He could have moved. Could have tried to attack, or run, or defend himself.
He didn’t. He just stood there, Claire’s sad, crazy, manic boss with his handsome pale face and lunatic eyes and stupid damn bunny slippers that had always made her smile....
She would never smile again.
. . . And I lifted the crossbow. It was already cocked and loaded, the silver-tipped arrow a special one, with barbs sticking out so it wouldn’t be easy to pull free.
I wanted this to hurt.
He still didn’t move. His dark eyes had gone wide, his body very still. Vampires could do that—go so quiet you’d think they were statues. One of the many creepy things I hated about them.
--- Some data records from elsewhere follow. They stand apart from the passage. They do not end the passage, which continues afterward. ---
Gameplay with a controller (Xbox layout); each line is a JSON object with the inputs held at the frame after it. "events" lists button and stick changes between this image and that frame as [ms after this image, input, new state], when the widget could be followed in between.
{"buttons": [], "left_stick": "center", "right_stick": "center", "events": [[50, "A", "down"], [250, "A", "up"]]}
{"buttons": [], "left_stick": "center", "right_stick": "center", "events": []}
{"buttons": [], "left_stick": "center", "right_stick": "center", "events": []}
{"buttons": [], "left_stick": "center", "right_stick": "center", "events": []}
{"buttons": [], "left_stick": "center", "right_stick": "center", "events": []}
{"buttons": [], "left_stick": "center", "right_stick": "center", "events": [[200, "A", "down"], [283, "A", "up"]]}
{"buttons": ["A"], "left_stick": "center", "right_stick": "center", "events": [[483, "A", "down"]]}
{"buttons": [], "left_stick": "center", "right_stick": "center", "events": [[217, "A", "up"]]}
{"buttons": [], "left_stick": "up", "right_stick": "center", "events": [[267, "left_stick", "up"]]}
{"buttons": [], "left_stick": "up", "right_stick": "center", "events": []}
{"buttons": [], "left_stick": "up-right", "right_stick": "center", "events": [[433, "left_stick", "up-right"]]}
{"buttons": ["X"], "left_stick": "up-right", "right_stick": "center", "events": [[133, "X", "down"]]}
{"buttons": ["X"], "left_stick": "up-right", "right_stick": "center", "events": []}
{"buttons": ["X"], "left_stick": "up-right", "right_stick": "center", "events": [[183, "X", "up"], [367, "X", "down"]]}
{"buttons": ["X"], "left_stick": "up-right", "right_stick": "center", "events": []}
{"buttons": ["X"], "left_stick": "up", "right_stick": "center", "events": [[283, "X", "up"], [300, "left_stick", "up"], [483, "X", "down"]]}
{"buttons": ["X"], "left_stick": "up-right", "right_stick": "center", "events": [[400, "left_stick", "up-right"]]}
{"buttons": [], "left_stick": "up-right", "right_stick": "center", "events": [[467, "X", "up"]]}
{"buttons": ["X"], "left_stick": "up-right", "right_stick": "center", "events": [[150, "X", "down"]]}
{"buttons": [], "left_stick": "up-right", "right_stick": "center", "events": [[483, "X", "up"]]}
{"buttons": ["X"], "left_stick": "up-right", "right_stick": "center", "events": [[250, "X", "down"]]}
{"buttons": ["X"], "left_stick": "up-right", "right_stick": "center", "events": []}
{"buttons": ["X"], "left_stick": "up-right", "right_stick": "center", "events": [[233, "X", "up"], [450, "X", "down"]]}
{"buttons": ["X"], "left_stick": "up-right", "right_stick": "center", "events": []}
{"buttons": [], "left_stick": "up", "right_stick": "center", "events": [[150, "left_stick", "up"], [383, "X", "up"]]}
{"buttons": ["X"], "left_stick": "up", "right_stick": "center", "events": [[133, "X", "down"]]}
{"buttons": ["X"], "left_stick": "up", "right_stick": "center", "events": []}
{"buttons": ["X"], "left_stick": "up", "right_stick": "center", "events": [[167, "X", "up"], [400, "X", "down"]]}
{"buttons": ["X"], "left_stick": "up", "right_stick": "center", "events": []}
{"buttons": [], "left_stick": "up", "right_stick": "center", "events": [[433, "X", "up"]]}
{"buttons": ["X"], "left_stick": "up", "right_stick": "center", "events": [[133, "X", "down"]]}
“Tell me why,” I said. My voice sounded flat and hard, but it didn’t sound like me, really. Not the me that Claire had known, but then, I wasn’t that person now. I’d never be him again. “Was it Amelie? Did she tell you to clean up her loose ends?”
“What are you talking about?” Myrnin asked, and put down the book he was holding. That was stupid, because he might have been able to use it to block the bolt I was about to shoot through his dead heart, but hey, I didn’t mind. “Shane, what’s happened?”
He sounded sincere. He sounded . . . worried.
My finger tightened on the trigger. I wouldn’t miss, not this time. I’d put it right through his chest, into his heart, and he’d die right here, in agony, the way he ought to die for what he’d done.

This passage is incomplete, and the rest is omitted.